The Thirteenth Amendment, proposed in 1864 and ratified in 1865, abolished slavery and involuntary servitude, except for those duly convicted of a crime. This amendment was passed before the Civil War had ended, but once the war was over, white southerners passed laws, known as Black Codes, to prevent freedmen from exercising their rights.

The Fourteenth Amendment, proposed in 1866 and ratified in 1868, addresses citizenship rights and equal protection under the law for all persons. This amendment was proposed in response to issues related to the treatment of freedmen following the war and was bitterly contested, especially by Southern states.

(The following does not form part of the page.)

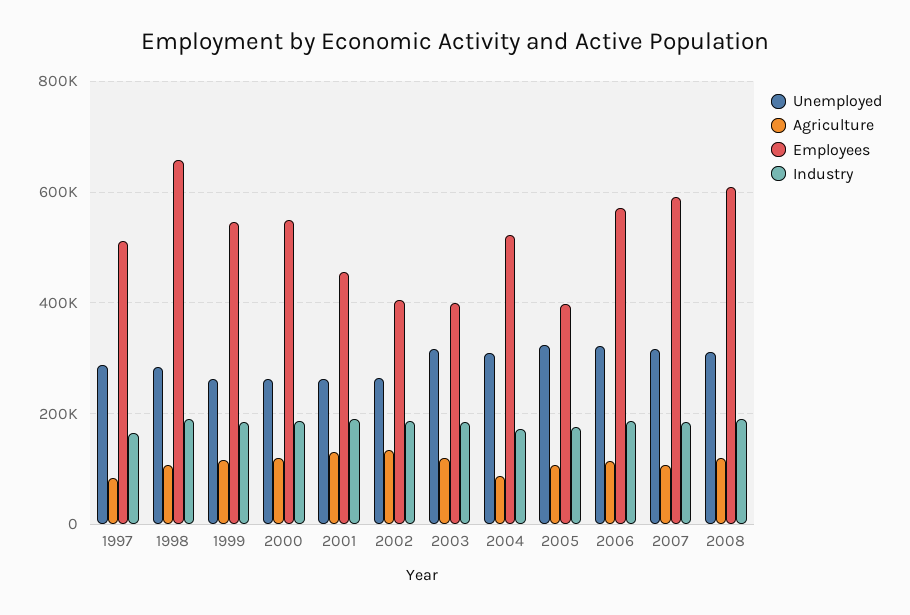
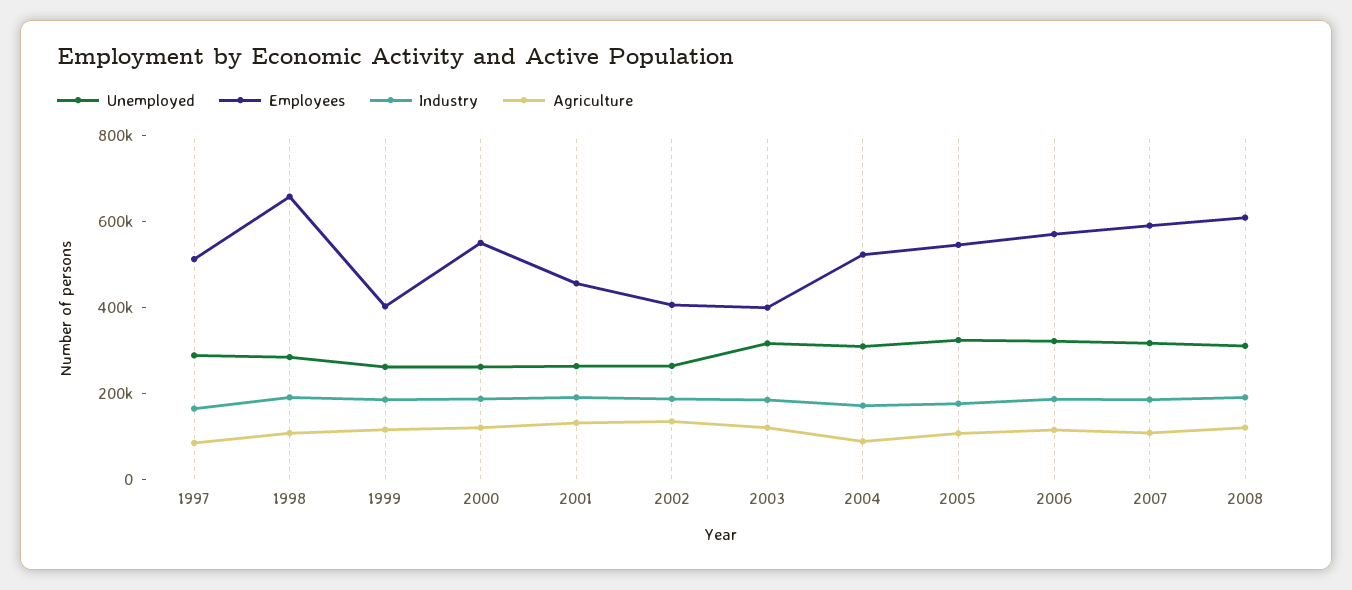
Employees, 1999: 540000 -> 400000
Employees, 2005: 400000 -> 550000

It eliminated the three-fifths rule in Article I, Sec. 2, cl. 3, which had counted three-fifths of a state's slave population when apportioning representation, giving the South extra representation in the House of Representatives and Electoral College.

The Fifteenth Amendment, proposed in 1869 and ratified in 1870, prohibits federal and state governments from denying a citizen the right to vote based on that citizen's "race, color, or previous condition of servitude." This amendment was passed to protect black voting rights, as when African Americans began exercising political power, they were targeted with violence and intimidation by white southerners and organizations like the Ku Klux Klan.

These amendments were essential to reuniting the United States during Reconstruction, and Confederate states were required to ratify the Thirteenth and Fourteenth Amendments to be readmitted to the Union. They provided the constitutional basis for enforcing and implementing Reconstruction and passing federal legislation such as the Civil Rights Acts of 1866 and 1875 and the Enforcement Acts of 1870-71, which aimed to end slavery, ensure full citizenship, civil rights, and voting rights for freed African Americans, and address growing violence and intimidation against them in the South.

Frequently asked questions

Yes, Black people were considered in the US Constitution, but only obliquely. The word "slave" does not appear in the Constitution, but the document included four clauses that indirectly addressed slavery and the slave trade.

The four clauses in the US Constitution that related to slavery were: the Three-Fifths Clause, the ban on Congress ending the slave trade for twenty years, the fugitive slave clause, and the slave insurrection clause.

The Three-Fifths Clause (Article I, Section 2 of the US Constitution of 1787) declared that for purposes of representation in Congress, enslaved Black people in a state would be counted as three-fifths of the number of white inhabitants of that state.

This question is the subject of historical controversy. While some argue that the US Constitution strengthened slavery, others contend that it created a central government powerful enough to eventually abolish the institution.

The US Constitution's approach to slavery had far-reaching consequences. On the one hand, it avoided the use of the word "slave" and reflected the belief that slavery was morally wrong and would eventually die out. On the other hand, it gave important protections to slavery, including the Three-Fifths Clause, which gave the South extra representation in the House of Representatives and extra votes in the Electoral College. The Constitution's failure to address slavery directly left a legacy of racial inequality and set the stage for future conflicts, including the Civil War.